Given passage:
=-=-=-=-=

Expectation of the intersection of several guessing games

Question

Say you have some unknown combination of $K$ different (independent) numbers you have to guess. Your goal is to guess this entire combination in order. Say K=16, you have to guess $k_1, ..., k_{16}$. Each number $k$ is limited to $N$ possible numbers (the cardinality of the set from which each number is chosen). Assume $N$ is the same for every $k$, i.e. all numbers are picked from identical sets. To be clear, since each of the sixteen numbers is picked independently, some of the secret numbers may be identical.

To guess each number $k$, if you assume all values are equally likely, you start with a list of the $N$ possible numbers, one of which is the correct number. You test and eliminate each at a time. For each of these $k \in K$, you already know the expectation of the number of guesses to be $E[p_k,\star] = \frac{N+1}{2}$ from the result in "Expected number of draws until the first good element is chosen". (the notation $p_k$ means that this is the position in list which you reach when guessing the correct number, denoted by $\star$).

Note that, a priori, you cannot verify that any of the $k$ numbers is correct, until you have the entire combination. However you may know the expectation of finding the correct value for each of $k$ numbers, since they are independent problems.

Now, if one expects to have to guess $\frac{N+1}{2}$ times for each $k$, the combinations of all these expected guesses for the total combination yields $E[p,\star] = {(\frac{N+1}{2})}^{16}$.

However, the same reasoning could also be applied to the combination of the independent numbers. So now, let's apply this formula to the entire combination, which is an equivalent problem.

If each independent number $k$ has $N$ possibilities, there are a total of $M = N^{16}$ possible combinations. If one has a list of all the possible $M$ combinations, one can expect to guess the correct combination of 16 numbers after $E[p,\star] = {(\frac{M+1}{2})}$.

However, trivially, ${(\frac{N+1}{2})}^{16} \neq {(\frac{N^{16}+1}{2})}$, and the error can grow quite big for bigger N.

Now say that the expectation for each $k$ is not $\frac{N+1}{2}$, it is instead some value that I approximated experimentally - perhaps I have some algorithm that makes it so I do not need $\frac{N+1}{2}$ guesses, but actually less because the process isn't as random as it claimed. This algorithm may have different expectations for each $k$, since it may not perform as well guessing some of the numbers.

How could I derive, generally, the expectation of the whole combination from the expectation of the parts, when only the whole combination can be verified?

Update: I realized I could not possibly define the expected position of the complete combination without defining a strategy. So, say that the strategy is: start by testing the combination of the best guess for each $k$, then if that is unsuccessful, test all the guesses for the $k$ with the highest expectation $E[p_k,\star]$, since that is the one with most uncertainty, and then proceed by testing all the remaining $k$ in decreasing order of expectation.

=-=-=-=-=

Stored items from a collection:
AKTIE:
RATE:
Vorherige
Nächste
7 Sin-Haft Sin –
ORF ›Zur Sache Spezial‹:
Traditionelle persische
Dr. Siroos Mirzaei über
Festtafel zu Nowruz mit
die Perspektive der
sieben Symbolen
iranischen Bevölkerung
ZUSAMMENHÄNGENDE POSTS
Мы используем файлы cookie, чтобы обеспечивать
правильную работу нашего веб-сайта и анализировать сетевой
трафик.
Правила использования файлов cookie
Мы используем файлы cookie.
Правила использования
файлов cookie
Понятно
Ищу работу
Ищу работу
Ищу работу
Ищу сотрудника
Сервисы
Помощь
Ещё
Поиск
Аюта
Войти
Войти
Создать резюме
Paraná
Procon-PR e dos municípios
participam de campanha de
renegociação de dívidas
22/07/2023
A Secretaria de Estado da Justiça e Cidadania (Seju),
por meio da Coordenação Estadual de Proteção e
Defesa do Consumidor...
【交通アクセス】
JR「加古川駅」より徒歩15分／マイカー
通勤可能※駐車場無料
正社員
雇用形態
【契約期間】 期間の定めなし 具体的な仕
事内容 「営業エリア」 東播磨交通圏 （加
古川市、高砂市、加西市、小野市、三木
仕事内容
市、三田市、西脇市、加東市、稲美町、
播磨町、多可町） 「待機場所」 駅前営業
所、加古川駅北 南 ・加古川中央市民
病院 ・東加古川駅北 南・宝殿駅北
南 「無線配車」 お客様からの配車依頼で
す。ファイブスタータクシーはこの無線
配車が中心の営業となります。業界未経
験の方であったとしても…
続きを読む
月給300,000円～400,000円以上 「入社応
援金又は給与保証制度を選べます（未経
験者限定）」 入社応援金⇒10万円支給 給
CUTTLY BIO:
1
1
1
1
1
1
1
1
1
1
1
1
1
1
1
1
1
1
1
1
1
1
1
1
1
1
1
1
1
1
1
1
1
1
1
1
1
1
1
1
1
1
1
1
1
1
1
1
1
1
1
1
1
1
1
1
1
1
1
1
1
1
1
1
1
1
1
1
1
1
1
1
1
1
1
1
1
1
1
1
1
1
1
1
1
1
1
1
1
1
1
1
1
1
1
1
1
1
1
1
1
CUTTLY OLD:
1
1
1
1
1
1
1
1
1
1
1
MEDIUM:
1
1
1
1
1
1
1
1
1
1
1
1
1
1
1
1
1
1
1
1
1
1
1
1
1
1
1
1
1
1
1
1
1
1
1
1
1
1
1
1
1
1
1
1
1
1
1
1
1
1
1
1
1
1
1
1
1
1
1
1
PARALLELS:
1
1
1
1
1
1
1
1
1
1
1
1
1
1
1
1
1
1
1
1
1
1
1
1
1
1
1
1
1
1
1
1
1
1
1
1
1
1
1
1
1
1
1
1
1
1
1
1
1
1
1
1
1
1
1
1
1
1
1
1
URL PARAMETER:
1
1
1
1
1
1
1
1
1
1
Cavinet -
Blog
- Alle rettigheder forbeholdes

=-=-=-=-=

Aim of the exercise:
Pick up the guessing-game question above after its last sentence and write what comes next.

Solved exercise:
Answer 1

I don't think that it is possible to derive the expectation of the whole only from the parts. The expectations of the parts don't contain enough information about the probability distribution. Here is a counter-example:

Suppose you have to guess 2 numbers, each picked from the set $\{1, 2, 3\}$. The first one is picked with probabilities $(0.4, 0.4, 0.2)$, while the second one is picked with probabilities $(0.6, 0.2, 0.2)$. Independently, the expectations will be $1.8$ for the first and $1.6$ for the second. If you write out all the probabilities for the 9 possible combinations, and guess them in decreasing order (which is the best strategy), you'll get an expectation of $3.52$.

Now change the distribution on the second number to $(0.5, 0.4, 0.1)$. Independently, the expectation for that is the same as before, $1.6$. But as a combination with the first number (with the same strategy as before), I now get an expectation of $3.48$.

So the overall expectation is not a function of only the expectations of the parts.

Of course, my example uses a different strategy from the one you prescribed in the update to your question. When I thought more about it, I found that your strategy does give a way to "combine" the expectations (but as a strategy, it is sub-optimal). The formula I got is (assuming the expectations are ordered from highest to lowest) $$E[p, \star] = 1 + \sum_{i = 1}^{K}N^{i-1}(E[p_i,\star] - 1)$$ I think the easiest way to prove it is by induction on $K$. With my examples above, it gives $3.6$, which is not much worse than what the optimal strategies produce.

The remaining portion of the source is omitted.